Les ruraux effectuent pourtant de nombreux petits déplacements : pour se marier en évitant l’endogamie (qui est fort en montagne) et en laissant l’aîné choisir d’abord (les cadets doivent souvent partir plus loin). Généralement l’épouse quittait son village pour suivre son mari (sauf dans les Pyrénées). Pour travailler aussi, quand on n’a pas de terre : les métayers, les brassiers, se déplacent en famille ; les ouvriers agricoles et les cadets de famille partent seuls.
Il existe aussi des migrations saisonnières et temporaires, essentiellement parmi les hommes.

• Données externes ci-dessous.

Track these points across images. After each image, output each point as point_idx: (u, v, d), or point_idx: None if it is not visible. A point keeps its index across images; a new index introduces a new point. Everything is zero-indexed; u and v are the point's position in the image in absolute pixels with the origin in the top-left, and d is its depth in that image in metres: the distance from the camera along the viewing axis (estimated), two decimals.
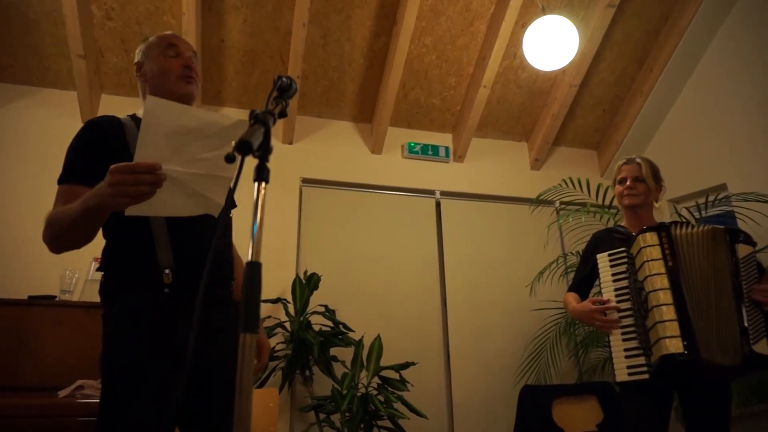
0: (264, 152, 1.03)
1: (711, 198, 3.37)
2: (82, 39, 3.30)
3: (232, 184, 1.25)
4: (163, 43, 1.61)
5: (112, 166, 1.14)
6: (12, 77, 3.55)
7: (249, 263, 0.95)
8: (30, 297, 2.76)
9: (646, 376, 1.97)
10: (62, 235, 1.33)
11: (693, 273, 2.02)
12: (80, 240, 1.35)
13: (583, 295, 2.32)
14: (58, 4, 3.24)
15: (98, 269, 1.49)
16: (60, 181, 1.46)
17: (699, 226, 2.10)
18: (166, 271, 1.39)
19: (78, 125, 3.57)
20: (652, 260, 2.03)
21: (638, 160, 2.34)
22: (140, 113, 1.52)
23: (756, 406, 3.07)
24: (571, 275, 3.57)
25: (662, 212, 3.99)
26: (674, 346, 1.90)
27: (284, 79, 1.32)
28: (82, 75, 3.44)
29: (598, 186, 3.67)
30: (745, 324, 1.94)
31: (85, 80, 3.46)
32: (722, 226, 2.12)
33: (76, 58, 3.37)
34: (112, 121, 1.52)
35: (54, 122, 3.55)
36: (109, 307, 1.43)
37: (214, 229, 1.47)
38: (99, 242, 1.46)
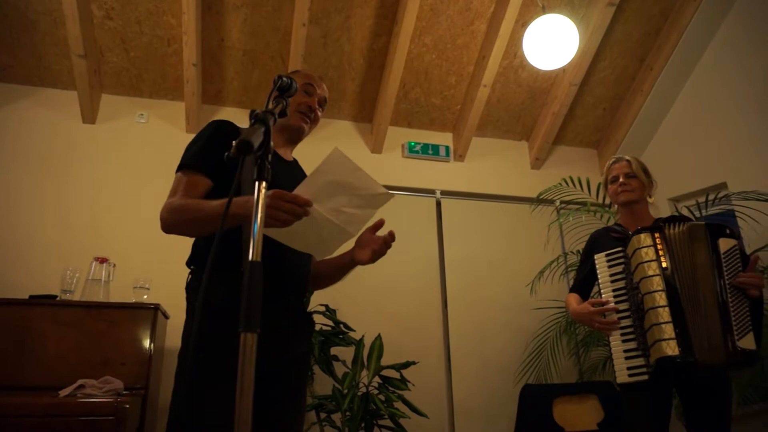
0: (264, 152, 1.03)
1: (711, 197, 3.37)
2: (83, 39, 3.30)
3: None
4: (304, 80, 1.74)
5: (275, 191, 1.24)
6: (12, 77, 3.55)
7: (249, 263, 0.96)
8: (31, 296, 2.76)
9: (645, 377, 1.97)
10: (189, 225, 1.46)
11: (685, 272, 2.02)
12: (199, 234, 1.51)
13: (585, 296, 2.33)
14: (58, 4, 3.24)
15: (187, 263, 1.57)
16: (182, 167, 1.55)
17: (684, 224, 2.10)
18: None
19: (78, 125, 3.64)
20: (646, 261, 2.04)
21: (626, 157, 2.35)
22: None
23: (757, 405, 3.06)
24: (572, 274, 3.58)
25: (664, 212, 3.99)
26: (670, 348, 1.91)
27: (284, 79, 1.32)
28: (82, 75, 3.44)
29: (599, 185, 3.65)
30: (730, 321, 1.93)
31: (85, 80, 3.47)
32: (702, 222, 2.12)
33: (77, 58, 3.37)
34: (233, 127, 1.64)
35: (54, 122, 3.55)
36: (192, 301, 1.52)
37: None
38: (100, 243, 1.47)
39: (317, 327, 3.21)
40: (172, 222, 1.47)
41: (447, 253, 3.98)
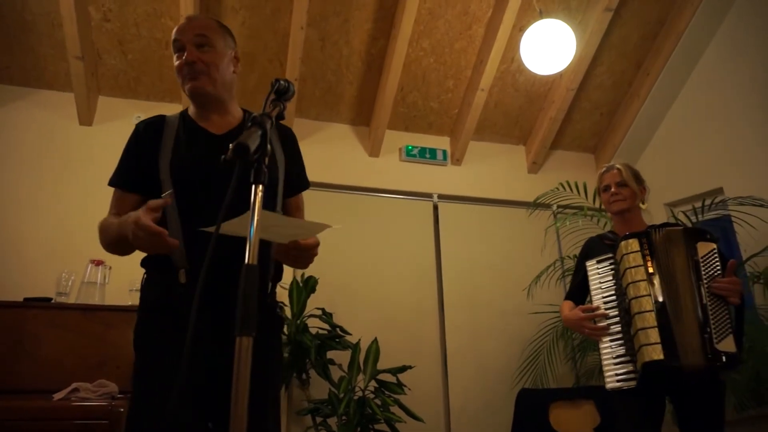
0: (261, 155, 1.03)
1: (707, 202, 3.38)
2: (80, 40, 3.30)
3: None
4: (172, 39, 1.61)
5: (139, 223, 1.24)
6: (9, 79, 3.54)
7: (245, 266, 0.95)
8: (26, 299, 2.75)
9: (634, 383, 1.97)
10: (108, 247, 1.50)
11: (668, 277, 2.03)
12: (121, 254, 1.50)
13: (579, 303, 2.34)
14: (55, 6, 3.23)
15: (141, 264, 1.57)
16: (110, 184, 1.58)
17: (664, 230, 2.10)
18: (182, 270, 1.43)
19: (75, 127, 3.63)
20: (633, 267, 2.05)
21: (617, 165, 2.36)
22: (191, 110, 1.63)
23: (754, 410, 3.06)
24: (568, 279, 3.58)
25: (660, 217, 4.00)
26: (655, 353, 1.91)
27: (282, 82, 1.32)
28: (79, 77, 3.43)
29: (596, 189, 3.66)
30: (708, 324, 1.92)
31: (82, 82, 3.46)
32: (680, 227, 2.14)
33: (74, 60, 3.36)
34: (153, 123, 1.58)
35: (51, 124, 3.54)
36: (139, 304, 1.52)
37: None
38: (96, 245, 1.48)
39: (314, 330, 3.21)
40: (102, 243, 1.50)
41: (444, 257, 3.98)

Dès le 15ème siècle, les gens de Queyras vont travailler en Provence ou en Italie, les Auvergnats en Espagne. Ces déplacements de courte durée, ne sont bien connus qu’à partir de 1808, quand les préfets notent dans leurs rapports annuels, qu’environ 100 000 montagnards descendent dans la plaine pour deux ou trois mois ; les plus nombreux aident aux travaux agricoles : vendangeurs et surtout moisonneurs ; les autres vivent d’un petit commerce, comme les portefaix, les exposants, les marchands qui viennent aux foires de Bordeaux de mai à octobre.
Quand le déplacement s’allonge, entre sept et neuf mois, commençant le plus souvent automne et s’achevant au début de l’été, pendant la « morte saison agricole », les montagnes se vident de leurs hommes qui descendent dans le plat pays pur être porfaix. Charbonniers, forgeurs, colporteurs, voir, pour les Briançonnais, maîtres d’école. Certains, non spécialisés, sont manœuvres et font un peu tous les métiers ; tels les « pionniers » du Livradois qui défrichent les forts, draînent les marécages, curent les fossés et les canaux (en Sologne, par exemple). D’autres sont spécialistes dans la réparation du métal, comme les chaudronniers auvergnats. Qu’ils exercent des activités de force et souvent rebutantes, des artisanats ou du commerce de détail itinérant, ces migrants parcourent, pendant cette longue mauvaise saison, des distances importantes.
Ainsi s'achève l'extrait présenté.